Advertisement

Floods kill 9 in Jordan, visitors seek high ground in Petra

A deluge in Madaba swept away vehicles and damaged roads. (Photo/EPA)

AMMAN, Jordan (AP) — Flash floods caused by heavy rain across Jordan killed nine people Friday and forced hundreds of tourists to seek higher ground in the kingdom's ancient city of Petra, the government spokeswoman said.

About two dozen people were hurt and dozens more evacuated from their homes in several locations in the kingdom, as flood waters rose rapidly.

Amateur video posted online showed a powerful torrent rushing through the steep, narrow canyon through which visitors reach the Treasury, the main attraction in Petra, an ancient trading hub carved from rose-colored rock.

The video showed several hundred visitors crowded on a patch of higher ground near the Treasury as local guides helped one woman through surging water toward safety.

"We made it," she shouted as she rejoined her group.

Government spokeswoman Jumana Ghuneimat said two dozen people were injured and dozens more evacuated as homes were flooded in several locations. Elsewhere, rising water levels forced the closure of a desert highway.

Friday's floods came just two weeks after 21 people, many of them middle school students, were killed in a flash flood near the Jordanian shore of the Dead Sea. The education and tourism ministers resigned after the incident.

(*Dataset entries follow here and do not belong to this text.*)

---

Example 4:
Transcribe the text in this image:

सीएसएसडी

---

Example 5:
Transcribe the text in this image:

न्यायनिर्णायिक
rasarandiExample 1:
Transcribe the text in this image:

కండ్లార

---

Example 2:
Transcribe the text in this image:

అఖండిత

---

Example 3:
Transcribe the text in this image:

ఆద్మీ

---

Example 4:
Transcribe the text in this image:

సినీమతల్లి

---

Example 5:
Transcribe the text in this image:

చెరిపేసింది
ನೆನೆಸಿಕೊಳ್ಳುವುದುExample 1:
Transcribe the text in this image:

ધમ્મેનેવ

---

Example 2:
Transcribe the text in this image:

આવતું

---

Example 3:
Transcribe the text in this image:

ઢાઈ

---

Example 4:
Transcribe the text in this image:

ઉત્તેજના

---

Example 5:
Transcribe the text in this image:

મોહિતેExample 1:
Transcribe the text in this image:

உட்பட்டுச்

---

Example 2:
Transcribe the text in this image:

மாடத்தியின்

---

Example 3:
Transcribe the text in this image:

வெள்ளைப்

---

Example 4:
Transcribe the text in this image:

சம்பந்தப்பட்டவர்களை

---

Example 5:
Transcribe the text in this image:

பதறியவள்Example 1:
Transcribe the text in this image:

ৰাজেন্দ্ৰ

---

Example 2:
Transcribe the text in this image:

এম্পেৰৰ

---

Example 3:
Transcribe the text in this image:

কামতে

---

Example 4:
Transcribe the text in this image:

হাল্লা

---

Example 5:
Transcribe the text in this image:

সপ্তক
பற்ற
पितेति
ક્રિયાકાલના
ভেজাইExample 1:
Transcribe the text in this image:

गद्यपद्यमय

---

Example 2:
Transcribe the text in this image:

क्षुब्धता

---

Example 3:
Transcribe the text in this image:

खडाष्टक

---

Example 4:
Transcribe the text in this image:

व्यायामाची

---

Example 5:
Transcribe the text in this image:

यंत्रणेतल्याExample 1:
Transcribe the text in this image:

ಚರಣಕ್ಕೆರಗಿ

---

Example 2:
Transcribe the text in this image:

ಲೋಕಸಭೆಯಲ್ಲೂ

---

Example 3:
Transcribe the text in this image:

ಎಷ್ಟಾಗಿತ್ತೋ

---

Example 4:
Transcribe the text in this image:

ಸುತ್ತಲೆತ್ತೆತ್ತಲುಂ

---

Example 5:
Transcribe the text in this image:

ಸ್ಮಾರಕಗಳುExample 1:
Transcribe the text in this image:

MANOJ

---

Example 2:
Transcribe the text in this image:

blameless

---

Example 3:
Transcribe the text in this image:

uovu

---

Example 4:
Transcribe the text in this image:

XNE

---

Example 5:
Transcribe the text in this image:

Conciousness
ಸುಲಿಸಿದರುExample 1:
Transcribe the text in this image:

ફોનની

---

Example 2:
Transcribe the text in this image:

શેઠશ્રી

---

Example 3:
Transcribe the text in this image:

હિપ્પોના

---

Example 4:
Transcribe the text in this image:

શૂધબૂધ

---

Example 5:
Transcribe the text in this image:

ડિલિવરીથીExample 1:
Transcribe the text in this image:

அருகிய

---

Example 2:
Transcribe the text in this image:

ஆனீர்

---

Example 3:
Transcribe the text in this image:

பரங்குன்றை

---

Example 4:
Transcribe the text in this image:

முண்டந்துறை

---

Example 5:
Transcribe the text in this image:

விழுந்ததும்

Torrential rains and flooding began Friday afternoon. In Wadi Musa, the town next to Petra in southern Jordan, water surged from nearby mountains into a dry riverbed running through the community.

Ahmed Shamaseen, 29, owner of the Petra Harmony guest house, told The Associated Press he heard a thunderous sound, ran outside and saw water carrying tree stumps, rocks and debris rushing through the riverbed toward ancient Petra. He said several shops near the Petra visitors' center were badly damaged by flooding.

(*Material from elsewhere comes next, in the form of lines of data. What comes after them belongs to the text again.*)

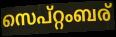
സെപ്റ്റംബര്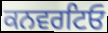
ਕਨਵਰਟਿਓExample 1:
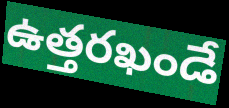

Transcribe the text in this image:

ఉత్తరఖండే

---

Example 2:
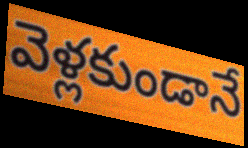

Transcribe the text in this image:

వెళ్లకుండానే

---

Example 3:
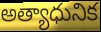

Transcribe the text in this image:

అత్యాధునిక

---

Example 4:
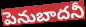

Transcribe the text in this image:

పెనుబాదనీ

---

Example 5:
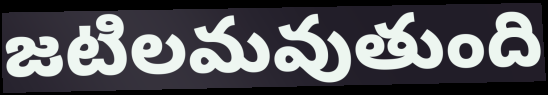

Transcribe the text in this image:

జటిలమవుతుందిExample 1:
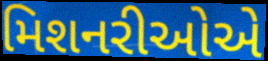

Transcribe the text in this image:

મિશનરીઓએ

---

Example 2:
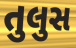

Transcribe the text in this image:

તુલુસ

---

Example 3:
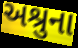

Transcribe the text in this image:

અશ્રુના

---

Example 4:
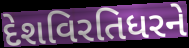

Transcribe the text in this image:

દેશવિરતિધરને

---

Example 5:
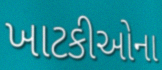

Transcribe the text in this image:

ખાટકીઓના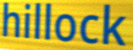
hillock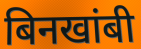
बिनखांबी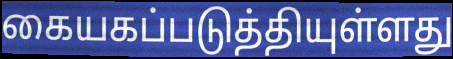
கையகப்படுத்தியுள்ளதுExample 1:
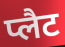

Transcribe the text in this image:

प्लैट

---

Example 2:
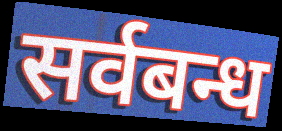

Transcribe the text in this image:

सर्वबन्ध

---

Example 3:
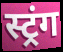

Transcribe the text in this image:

स्ट्रंग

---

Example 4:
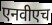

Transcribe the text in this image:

एनवीएच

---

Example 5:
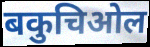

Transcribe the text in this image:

बकुचिओल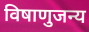
विषाणुजन्य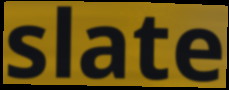
slateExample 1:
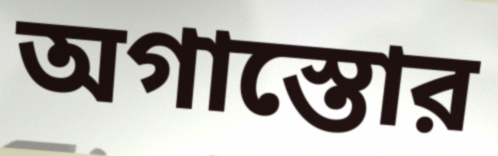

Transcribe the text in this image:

অগাস্তোর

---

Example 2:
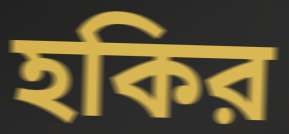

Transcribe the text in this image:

হকির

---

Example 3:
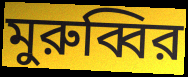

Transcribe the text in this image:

মুরুব্বির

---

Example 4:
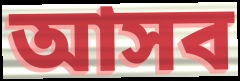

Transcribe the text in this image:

আসব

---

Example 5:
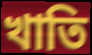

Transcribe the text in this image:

Shamaseen said a couple from the Netherlands and their one-year-old child were touring Petra when the flooding began. He says the couple told him after their return to the guesthouse that they had to climb to higher ground to evade the water.

Ghuneimat said more than 3,600 tourists visited Petra on Friday, and that efforts were continuing to evacuate them.

She said nine people were killed Friday in other areas of Jordan.

In one incident in a village in the Madaba region, south of the capital of Amman, flooding swept away a vehicle carrying members of one family, Civil Defense officials said. An 11-year-old girl was killed, another girl was seriously injured and divers were searching for three other members of the family. One of the divers involved in rescue efforts was killed.

In the Dabaa area, also south of Amman, two women and a girl were killed in the floods which also forced the closure of a desert highway. A large number of cars were stuck, Ghuneimat said.